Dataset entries

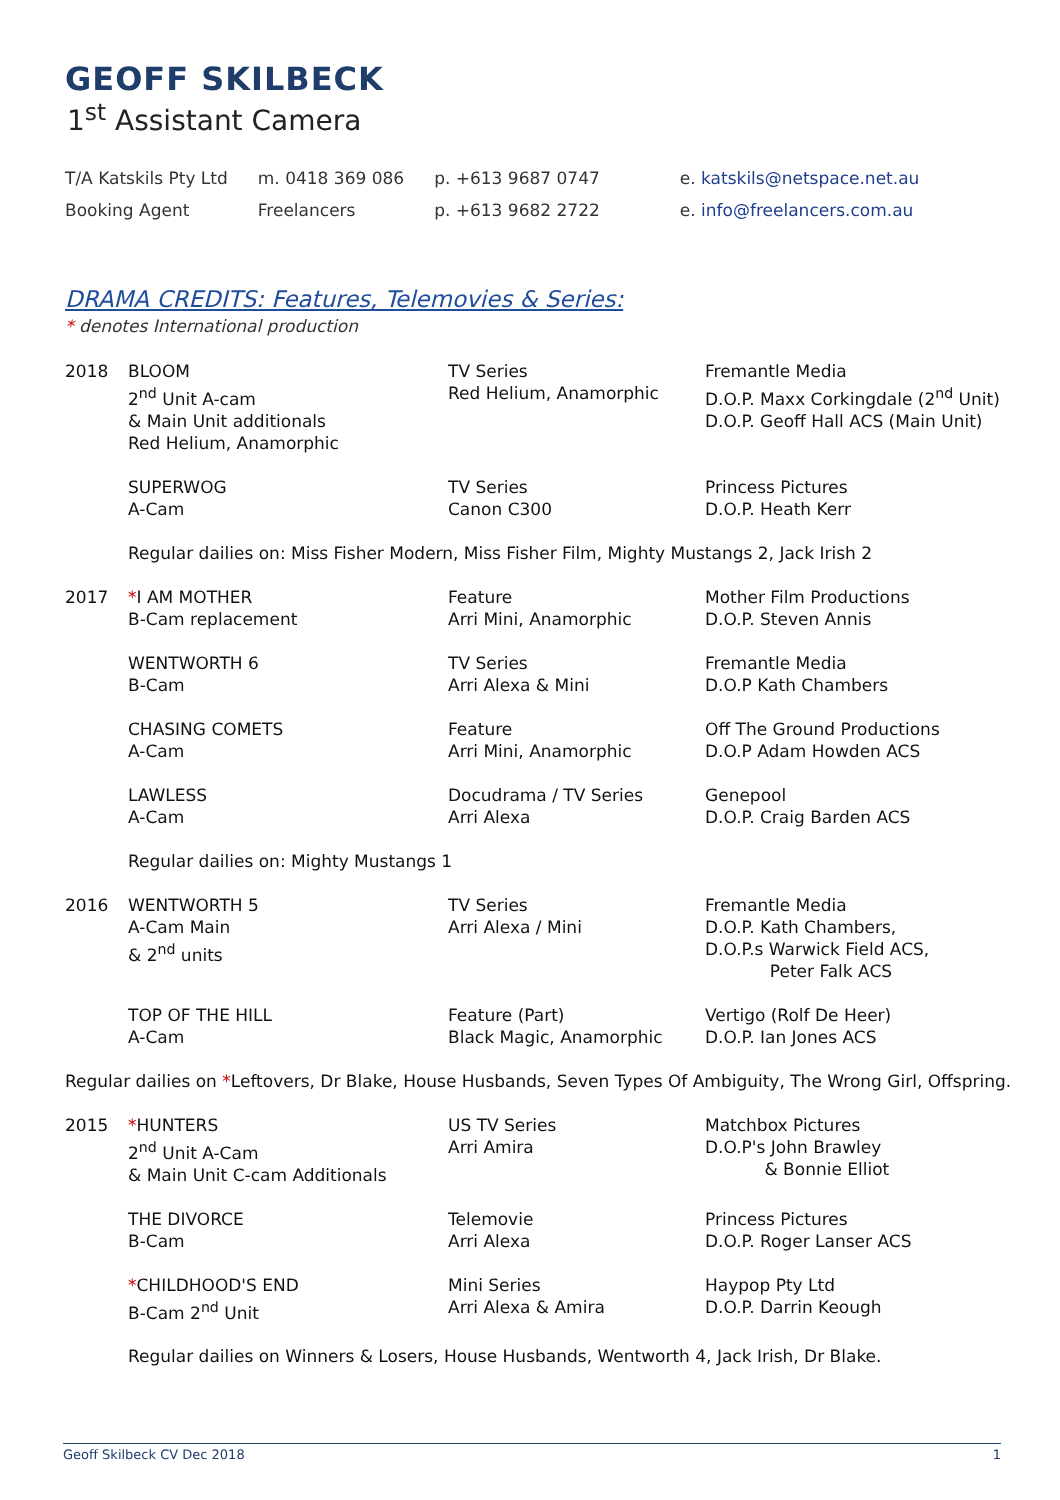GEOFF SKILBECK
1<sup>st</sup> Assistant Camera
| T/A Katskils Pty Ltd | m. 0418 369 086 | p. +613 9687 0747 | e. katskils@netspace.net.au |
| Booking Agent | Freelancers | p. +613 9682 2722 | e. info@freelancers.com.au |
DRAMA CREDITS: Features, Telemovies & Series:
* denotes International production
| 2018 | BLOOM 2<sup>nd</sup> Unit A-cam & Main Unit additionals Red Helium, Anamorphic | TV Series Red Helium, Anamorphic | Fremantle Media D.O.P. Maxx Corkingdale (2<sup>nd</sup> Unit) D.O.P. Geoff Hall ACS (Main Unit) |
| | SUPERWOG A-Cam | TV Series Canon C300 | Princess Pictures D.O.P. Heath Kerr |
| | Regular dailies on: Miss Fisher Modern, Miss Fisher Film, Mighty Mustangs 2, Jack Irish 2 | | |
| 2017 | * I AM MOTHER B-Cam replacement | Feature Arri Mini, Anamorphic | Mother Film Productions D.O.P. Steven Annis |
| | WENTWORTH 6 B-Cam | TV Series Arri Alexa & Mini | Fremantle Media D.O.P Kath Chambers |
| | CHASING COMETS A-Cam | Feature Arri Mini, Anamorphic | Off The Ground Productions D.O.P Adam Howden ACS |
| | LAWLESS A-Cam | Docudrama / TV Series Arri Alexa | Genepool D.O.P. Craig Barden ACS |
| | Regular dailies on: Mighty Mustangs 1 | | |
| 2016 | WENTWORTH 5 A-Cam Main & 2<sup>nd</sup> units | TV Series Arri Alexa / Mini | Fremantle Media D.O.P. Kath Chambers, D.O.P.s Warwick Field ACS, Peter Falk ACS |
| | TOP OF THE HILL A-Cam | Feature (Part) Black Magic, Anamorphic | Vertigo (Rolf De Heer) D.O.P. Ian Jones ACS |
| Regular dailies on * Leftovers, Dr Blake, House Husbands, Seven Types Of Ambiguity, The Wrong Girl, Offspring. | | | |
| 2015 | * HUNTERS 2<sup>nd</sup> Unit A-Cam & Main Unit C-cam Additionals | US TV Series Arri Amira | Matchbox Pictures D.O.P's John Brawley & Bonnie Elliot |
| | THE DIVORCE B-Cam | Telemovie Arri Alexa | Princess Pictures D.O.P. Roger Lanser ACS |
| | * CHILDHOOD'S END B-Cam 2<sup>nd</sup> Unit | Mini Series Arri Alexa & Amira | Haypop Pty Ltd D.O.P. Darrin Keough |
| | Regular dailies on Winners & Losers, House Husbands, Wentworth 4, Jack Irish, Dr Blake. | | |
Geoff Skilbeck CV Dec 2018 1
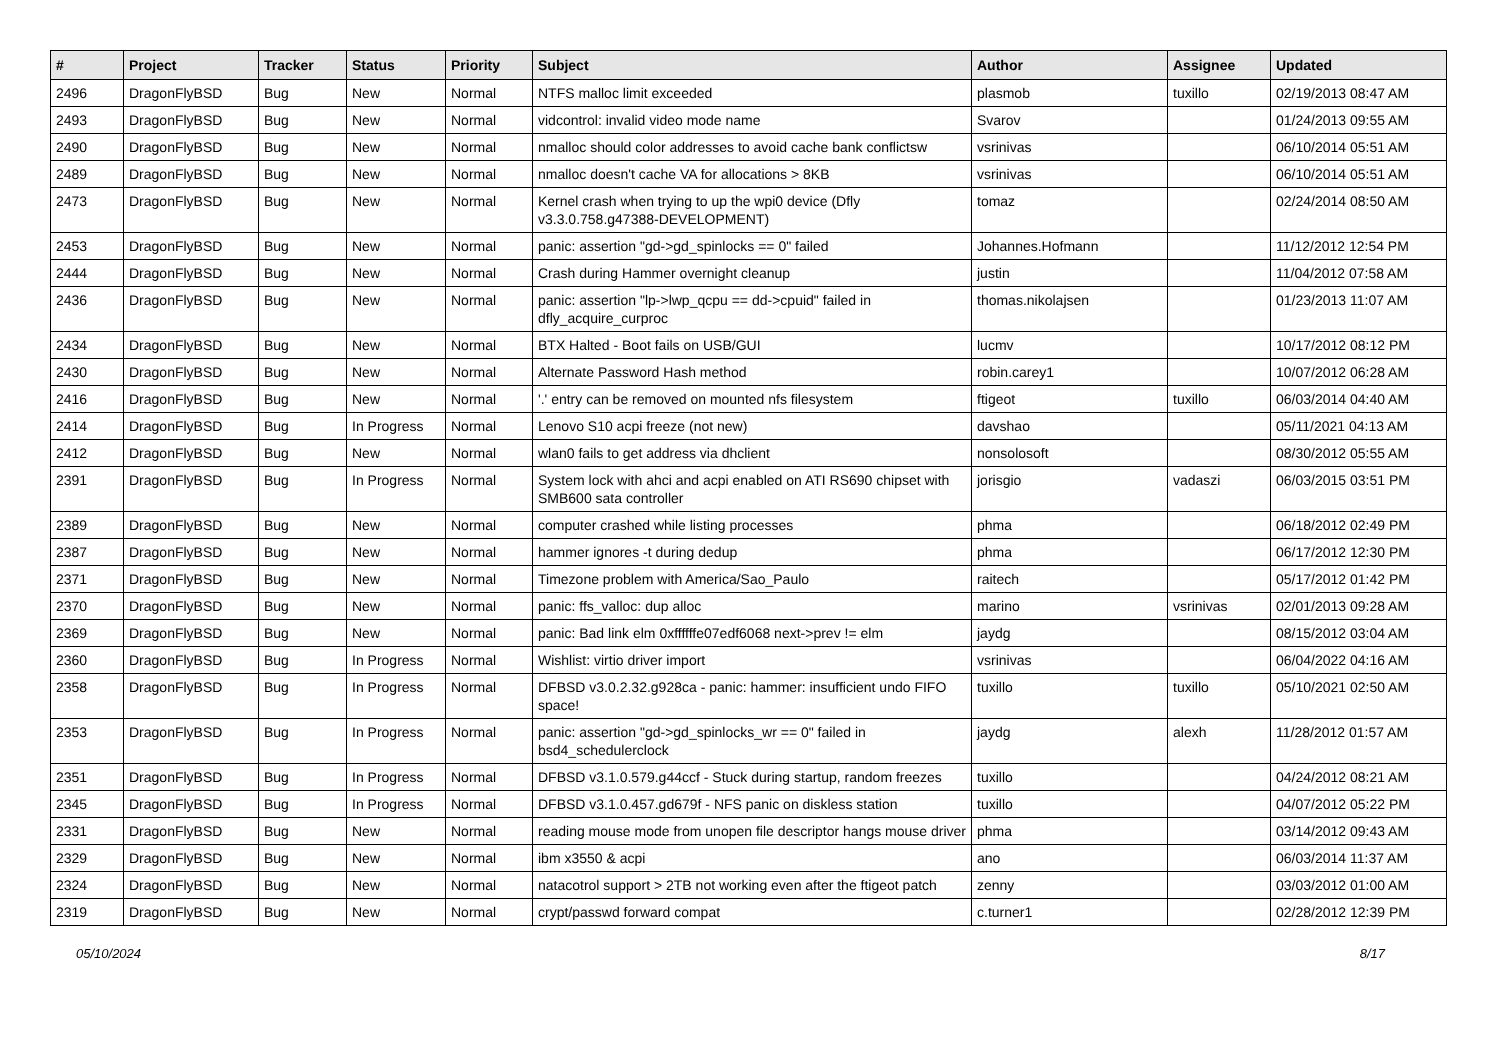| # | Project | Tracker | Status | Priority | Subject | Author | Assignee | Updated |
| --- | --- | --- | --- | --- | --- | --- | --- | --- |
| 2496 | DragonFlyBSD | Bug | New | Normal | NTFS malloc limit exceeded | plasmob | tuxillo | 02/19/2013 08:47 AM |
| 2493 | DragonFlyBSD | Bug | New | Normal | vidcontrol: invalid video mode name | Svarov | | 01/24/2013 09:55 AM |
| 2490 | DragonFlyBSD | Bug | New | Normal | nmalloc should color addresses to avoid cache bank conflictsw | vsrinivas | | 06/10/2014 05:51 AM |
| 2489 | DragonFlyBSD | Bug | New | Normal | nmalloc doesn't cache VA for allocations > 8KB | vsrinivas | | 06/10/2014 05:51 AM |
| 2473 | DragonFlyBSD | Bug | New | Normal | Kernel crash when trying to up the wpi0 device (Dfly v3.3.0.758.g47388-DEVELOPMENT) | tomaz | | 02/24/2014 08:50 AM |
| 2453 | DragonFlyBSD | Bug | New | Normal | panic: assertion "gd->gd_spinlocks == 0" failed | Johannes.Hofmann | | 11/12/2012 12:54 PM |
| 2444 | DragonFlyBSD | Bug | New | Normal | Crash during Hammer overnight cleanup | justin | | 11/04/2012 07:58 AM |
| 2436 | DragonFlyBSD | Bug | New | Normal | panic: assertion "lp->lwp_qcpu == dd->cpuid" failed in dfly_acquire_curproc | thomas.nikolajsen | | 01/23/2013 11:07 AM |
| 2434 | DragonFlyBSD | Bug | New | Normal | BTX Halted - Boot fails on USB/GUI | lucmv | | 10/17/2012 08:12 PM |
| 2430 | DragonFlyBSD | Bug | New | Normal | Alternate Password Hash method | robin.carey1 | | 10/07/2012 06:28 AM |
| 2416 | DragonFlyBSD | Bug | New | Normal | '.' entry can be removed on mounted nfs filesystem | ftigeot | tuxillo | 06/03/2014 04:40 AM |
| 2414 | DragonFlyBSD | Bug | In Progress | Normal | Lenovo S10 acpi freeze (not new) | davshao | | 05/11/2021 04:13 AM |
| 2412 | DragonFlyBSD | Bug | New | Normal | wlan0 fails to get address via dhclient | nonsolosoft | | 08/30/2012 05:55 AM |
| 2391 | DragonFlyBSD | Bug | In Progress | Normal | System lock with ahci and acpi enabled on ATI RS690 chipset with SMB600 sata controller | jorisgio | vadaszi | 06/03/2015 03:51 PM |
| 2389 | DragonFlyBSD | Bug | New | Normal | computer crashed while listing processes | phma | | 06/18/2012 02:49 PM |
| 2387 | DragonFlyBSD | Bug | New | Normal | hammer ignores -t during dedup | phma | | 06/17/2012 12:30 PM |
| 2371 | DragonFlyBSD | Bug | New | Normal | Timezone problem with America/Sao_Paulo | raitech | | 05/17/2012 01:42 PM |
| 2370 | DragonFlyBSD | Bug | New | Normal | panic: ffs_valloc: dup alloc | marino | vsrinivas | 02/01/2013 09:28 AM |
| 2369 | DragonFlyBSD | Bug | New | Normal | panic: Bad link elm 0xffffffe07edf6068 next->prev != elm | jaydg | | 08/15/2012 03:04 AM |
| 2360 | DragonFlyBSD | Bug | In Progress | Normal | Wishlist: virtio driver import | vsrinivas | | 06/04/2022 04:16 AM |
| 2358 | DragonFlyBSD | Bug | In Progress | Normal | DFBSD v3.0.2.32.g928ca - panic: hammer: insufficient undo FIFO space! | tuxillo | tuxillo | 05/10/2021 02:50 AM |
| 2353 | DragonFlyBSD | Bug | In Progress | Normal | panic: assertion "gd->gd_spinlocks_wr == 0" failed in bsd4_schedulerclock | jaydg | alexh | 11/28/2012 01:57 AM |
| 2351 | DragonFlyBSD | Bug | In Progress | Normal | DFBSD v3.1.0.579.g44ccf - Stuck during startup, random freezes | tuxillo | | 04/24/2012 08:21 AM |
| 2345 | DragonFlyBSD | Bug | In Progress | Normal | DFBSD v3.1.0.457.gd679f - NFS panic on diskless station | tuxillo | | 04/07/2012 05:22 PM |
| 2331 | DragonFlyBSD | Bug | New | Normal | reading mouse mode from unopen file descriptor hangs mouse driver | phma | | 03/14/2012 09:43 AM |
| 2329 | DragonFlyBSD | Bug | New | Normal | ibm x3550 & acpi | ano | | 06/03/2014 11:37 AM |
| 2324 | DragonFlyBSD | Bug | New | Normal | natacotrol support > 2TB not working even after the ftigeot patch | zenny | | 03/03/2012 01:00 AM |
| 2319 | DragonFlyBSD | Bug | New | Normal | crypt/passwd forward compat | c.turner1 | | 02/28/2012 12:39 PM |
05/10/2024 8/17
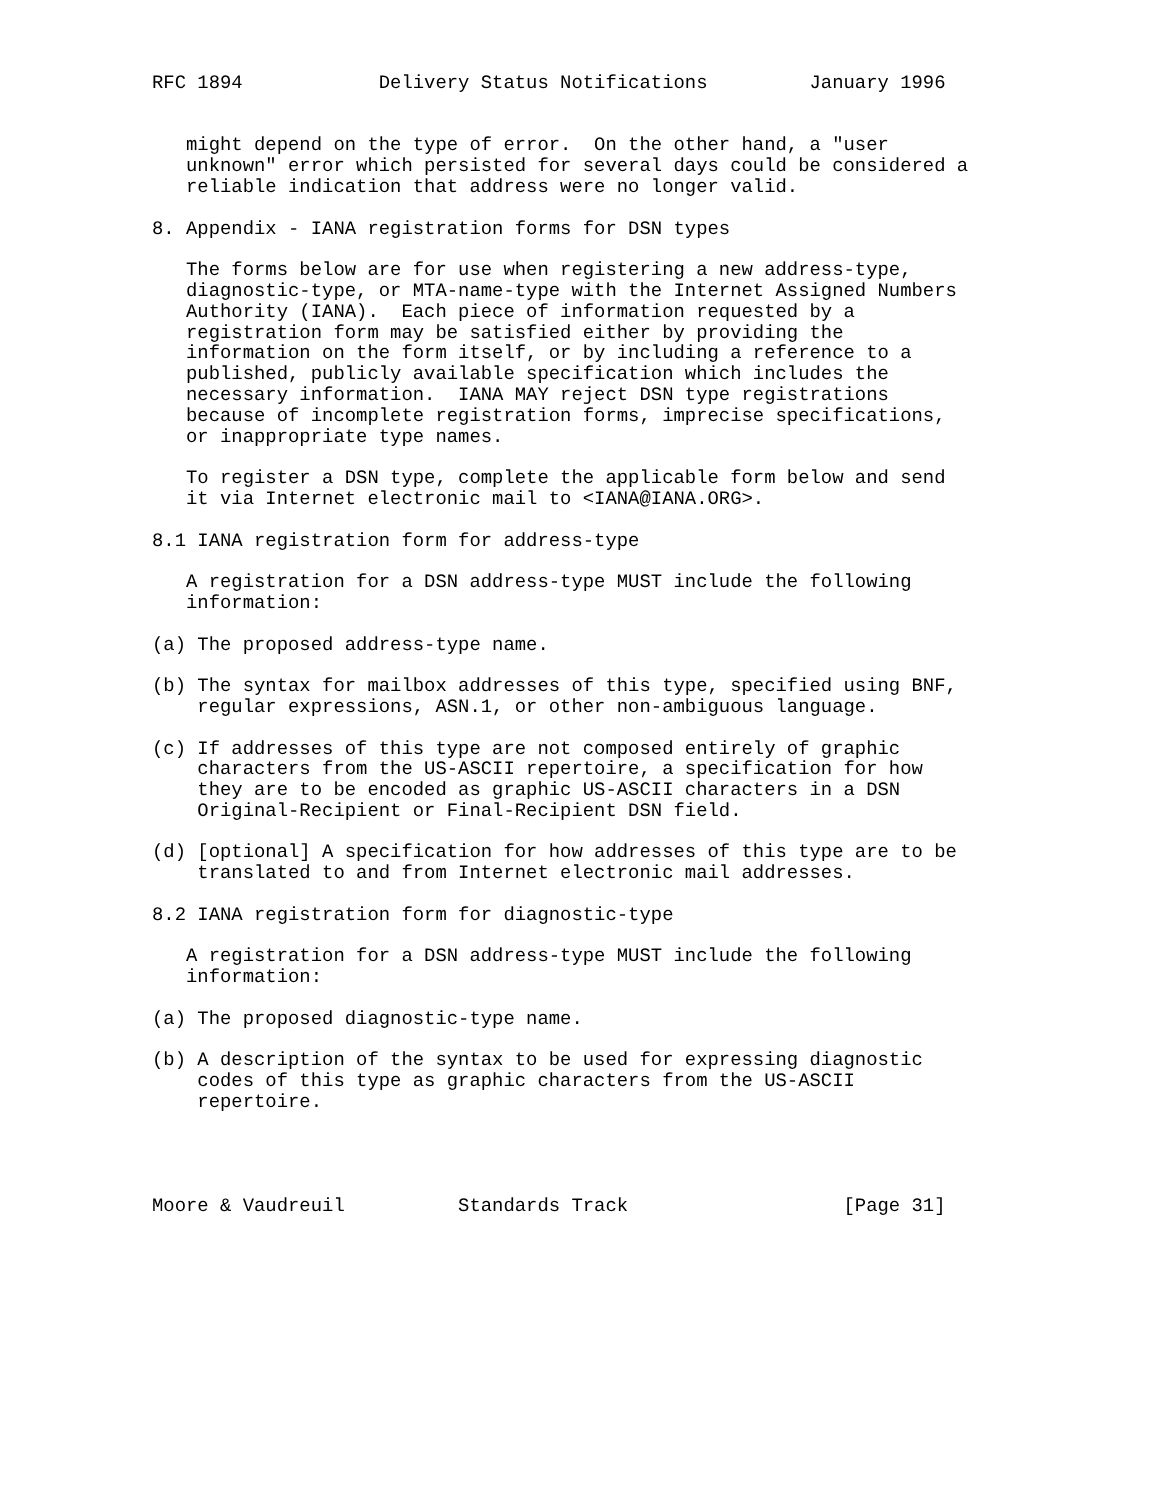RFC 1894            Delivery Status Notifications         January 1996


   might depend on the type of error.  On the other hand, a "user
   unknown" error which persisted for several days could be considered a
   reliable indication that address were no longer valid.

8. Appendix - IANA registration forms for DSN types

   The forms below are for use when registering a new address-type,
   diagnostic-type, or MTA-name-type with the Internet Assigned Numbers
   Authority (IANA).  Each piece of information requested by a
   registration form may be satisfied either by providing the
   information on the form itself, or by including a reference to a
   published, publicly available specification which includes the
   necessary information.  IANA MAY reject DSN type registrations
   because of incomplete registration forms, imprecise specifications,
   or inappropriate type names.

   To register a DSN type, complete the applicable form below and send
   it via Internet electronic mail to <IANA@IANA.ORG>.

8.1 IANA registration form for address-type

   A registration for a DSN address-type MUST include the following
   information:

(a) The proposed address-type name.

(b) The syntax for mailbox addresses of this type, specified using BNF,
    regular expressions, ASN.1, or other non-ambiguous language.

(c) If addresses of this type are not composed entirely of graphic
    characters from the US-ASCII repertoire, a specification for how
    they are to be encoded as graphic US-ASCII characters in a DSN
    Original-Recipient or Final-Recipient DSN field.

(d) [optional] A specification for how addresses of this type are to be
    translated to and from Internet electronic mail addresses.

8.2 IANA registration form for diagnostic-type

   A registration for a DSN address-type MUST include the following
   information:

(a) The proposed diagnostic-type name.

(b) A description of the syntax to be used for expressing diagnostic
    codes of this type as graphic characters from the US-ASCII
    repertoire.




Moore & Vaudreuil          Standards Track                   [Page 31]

EXERCISE GOAL: When you reach the line with "03/03/2012 01:00 AM |" in the records above, begin repeating the lines exactly, and stop after the line with "it via Internet". Skip all pictures.

WRITTEN SOLUTION:
| 2324 | DragonFlyBSD | Bug | New | Normal | natacotrol support > 2TB not working even after the ftigeot patch | zenny | | 03/03/2012 01:00 AM |
| 2319 | DragonFlyBSD | Bug | New | Normal | crypt/passwd forward compat | c.turner1 | | 02/28/2012 12:39 PM |
05/10/2024 8/17
RFC 1894            Delivery Status Notifications         January 1996


   might depend on the type of error.  On the other hand, a "user
   unknown" error which persisted for several days could be considered a
   reliable indication that address were no longer valid.

8. Appendix - IANA registration forms for DSN types

   The forms below are for use when registering a new address-type,
   diagnostic-type, or MTA-name-type with the Internet Assigned Numbers
   Authority (IANA).  Each piece of information requested by a
   registration form may be satisfied either by providing the
   information on the form itself, or by including a reference to a
   published, publicly available specification which includes the
   necessary information.  IANA MAY reject DSN type registrations
   because of incomplete registration forms, imprecise specifications,
   or inappropriate type names.

   To register a DSN type, complete the applicable form below and send
   it via Internet electronic mail to <IANA@IANA.ORG>.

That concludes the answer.